Goodbye Academia

23 02 2018

This is for my friends who are struggling in academia.

Funny how things turn out. A few years ago, well, when I say few, I mean 1994. I had written an essay on “What I want to be when I grow up”. That time, my future was extremely clear in my mind. I wanted to become a scientist. I wanted to know. I wanted to do. I wanted to build. I wanted to help. Of course, like people say, life takes over. It took over for me. But one thing never changed, I wanted to become a scientist. And I worked towards it. And I was pretty good at it too. Mostly good grades in science. Lots of summer projects and internships. A PhD. Great postdocs. A lot of publications. And in all this, without losing the childlike enthusiasm and curiosity. To know. What changed is what I wanted to be – at a finer level. From a nuclear chemist, to a theoretical chemist, to a spectroscopist, to a surface scientist, to a material chemist. It was mostly an evolution and there wasn’t too much to worry about because I had my lab to go to. Somewhere I read the definition of job satisfaction – “Imagine you have 100 million dollars in your bank account and you still want to continue doing what you are doing.” And when I would think of this, of course it was true. I could easily get into an industry and earn a lot more money but I was happy doing what I was doing. My experiments, my instruments, my lab. How could I even sell my soul to a multinational company? I wanted to help people with my research. Expand the human understanding.
And then life did take over. The next step didn’t happen.

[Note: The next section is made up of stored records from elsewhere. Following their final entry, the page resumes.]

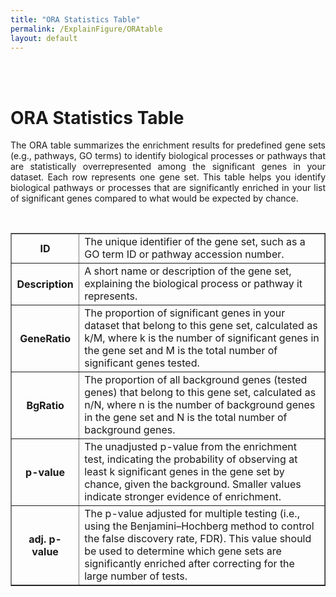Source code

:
 ```yaml
---
title: "ORA Statistics Table"
permalink: /ExplainFigure/ORAtable
layout: default
---
```

<br>
<br>
<div class="container px-1">
<div class="row">
  <div class="col-sm-12 px-3">
	  <div class="jumbotron p-5 h-100" style="text-align: justify">
		  <h1><b>ORA Statistics Table</b></h1>
		    <p>The ORA table summarizes the enrichment results for predefined gene sets (e.g., pathways, GO terms) 
		    to identify biological processes or pathways that are statistically overrepresented among the significant genes in your dataset. 
		    Each row represents one gene set. 
		    This table helps you identify biological pathways or processes that are significantly enriched in your list of significant genes compared to what would be expected by chance.</p>
	  </div>
  </div>
 </div>
<br>
<div class="row">
  <div class="col-sm-12 px-3">
	     <div class="jumbotron p-5 h-100 bg-white border">
	     <table border = "1">
  <tr>
    <th>ID</th>
    <td>The unique identifier of the gene set, such as a GO term ID or pathway accession number.</td>
  </tr>
  <tr>
    <th>Description</th>
    <td>A short name or description of the gene set, explaining the biological process or pathway it represents.</td>
  </tr>
  <tr>
    <th>GeneRatio</th>
    <td>The proportion of significant genes in your dataset that belong to this gene set, 
    calculated as k/M, where k is the number of significant genes in the gene set and M is the total number of significant genes tested.</td>
  </tr>
  <tr>
    <th>BgRatio</th>
    <td>The proportion of all background genes (tested genes) that belong to this gene set, calculated as n/N, 
    where n is the number of background genes in the gene set and N is the total number of background genes.</td>
  </tr>
  <tr>
    <th>p-value</th>
    <td>The unadjusted p-value from the enrichment test, indicating the probability of observing at least k significant genes in the gene set by chance, given the background. 
    Smaller values indicate stronger evidence of enrichment.</td>
  </tr>
  <tr>
    <th>adj. p-value</th>
    <td>The p-value adjusted for multiple testing (i.e., using the Benjamini–Hochberg method to control the false discovery rate, FDR). 
    This value should be used to determine which gene sets are significantly enriched after correcting for the large number of tests.</td>
  </tr>
</table>
    </div>
  </div>
</div>
</div>
<br>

I applied for faculty position. In a lot of places. In India, believing that a position lay there waiting for me because there was nothing that was missing from my CV. Top of the class in bachelors and masters, a PhD from the best institute in the country, a postdoc from the best place in continental Europe – the places where people like C. V. Raman, Albert Einstein, Wolfgang Pauli and Richard Ernst had walked. Excellent recommendations, excellent publication – in numbers and quality. In fact more than a few of my friends who already had a faculty position. There were new IITs, NITs, IISERs. People were welcoming. Everyone wanted to listen to me talk. Everyone loved my work and told me how they wanted someone with exactly my profile in their institute. I was articulate, friendly. It was just meant to be. Except that it wasn’t. Academia is a cold place if you do not belong. In the end, nobody really offered me a job. At 34, I didn’t have a job. I was doomed. A depression followed. Medicines were taken. And a lot of curses were cursed.

We had joy, we had fun

We had seasons in the sun

But the stars that we reached

Were just starfish on the beach

How could I not get a faculty position. Nobody could tell me what was missing from my CV. There were open positions. How in the world could they not hire me? You know what, Fuck you. And it just went all downhill from there. There was nothing more to be done. Well-meaning people told me to be patient but an year passed and nothing happened. My life was wasted. What else was there to be done than becoming an old postdoc. Changing labs every year or two and hopefully finding a new one. A two-year postdoc. Where you spend the first year in adjusting to the new lab environment and the second year worrying about and trying to find the next postdoc.
But again, and thankfully this time, life took over. Becoming a father sort of changed a few things. Most importantly, taking the responsibility. And selling my soul. I applied for a job in a company. A tire company that was looking for someone who knew about polymers and other materials, about some spectroscopic techniques and few other things. I applied and guess what, they selected me. And here I am. And you know what – it’s not so bad. The pay is good. The job is permanent, as permanent as jobs can be. I don’t have to keep looking for open positions and send them a 200 page application. I am still doing basic research and my soul, is more or less unsold. And then you remember someone like a Shockley, who actually worked in industry. Anyway, my point is it is fine if you don’t get a faculty position as long as you don’t give up. I do not have to complain about lack of funds for my experiments. I am accountable for what I do. It’s not too bad, as long as you get to do what you want to do.



One response

23 02 2018

Nicely articulated. Unfortunately Indian academic scenario is not conducive. Please don’t give up.